Тётя Женя в своём нарядном платье «цвета увядшей розы» по-быстрому накрывала на стол: шпроты, купленные к ноябрьским, бабушкины знаменитые пирожки с капустой «на скорую руку», а из холодильника со словами: ну, по такому случаю… бутылка водки. У них дома водку не пили, одна тётя Женя по праздникам выпивала стопку, всегда залпом, приговаривая: «Ну, поехали». Но никто никуда не ехал, и бутылку убирали в холодильник до следующего случая. Как правило, лечебного, когда нужно было растереть или банки поставить.
А тут бутылка целая, и все, довольные, подсаживаются к столу, Маруся забирается к маме на колени и вдруг замечает у дяди Саши на пальце татуировку «САША». Она уже видела похожую у дяди Пети, соседа снизу, когда он ремонтировал бабушкину швейную машинку, и даже спросила: зачем всем знать, как вас зовут? А он ответил: это чтобы не перепутали. Где и с кем его могли перепутать? Тогда дядя Саша должен бояться, что мама его перепутает с папой.

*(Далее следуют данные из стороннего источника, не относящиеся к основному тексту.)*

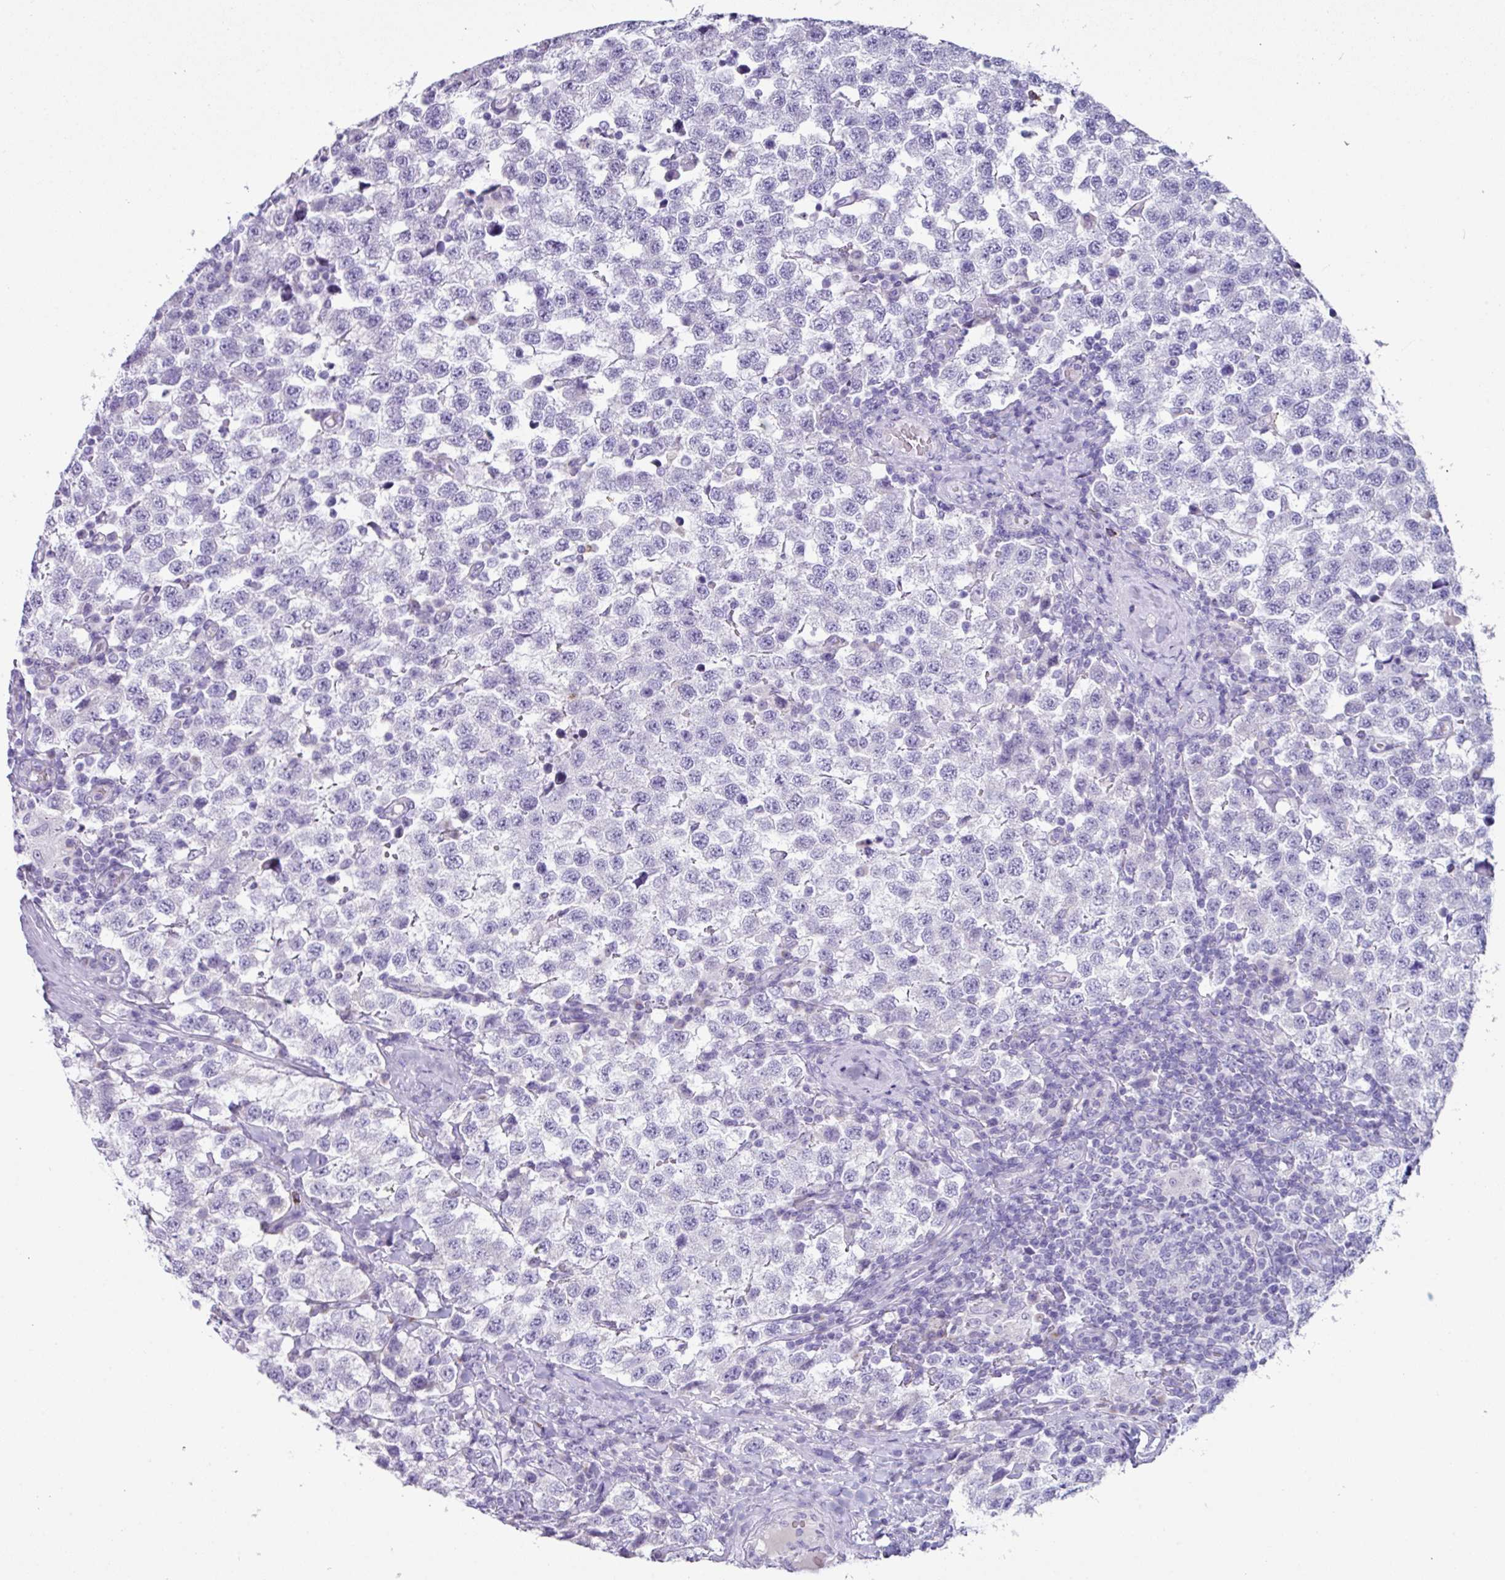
{"staining": {"intensity": "negative", "quantity": "none", "location": "none"}, "tissue": "testis cancer", "cell_type": "Tumor cells", "image_type": "cancer", "snomed": [{"axis": "morphology", "description": "Seminoma, NOS"}, {"axis": "topography", "description": "Testis"}], "caption": "Seminoma (testis) stained for a protein using immunohistochemistry shows no positivity tumor cells.", "gene": "ZNF524", "patient": {"sex": "male", "age": 34}}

Потом все ели, выпивали рюмку за рюмкой, дядя Саша не отставал, и всё говорил маме: «Ивановна, ты давай, доставай из мешка». И эта «Ивановна» — так маму никто не называл — и эти перекрёстные взгляды поверх Марусиной головы, и готовность, с которой мама кинулась поднимать солдатский вещмешок, вынимая промасленные свёртки, благоухающие чем-то копчёным, — всё было новым, и мама была новой, совсем другой.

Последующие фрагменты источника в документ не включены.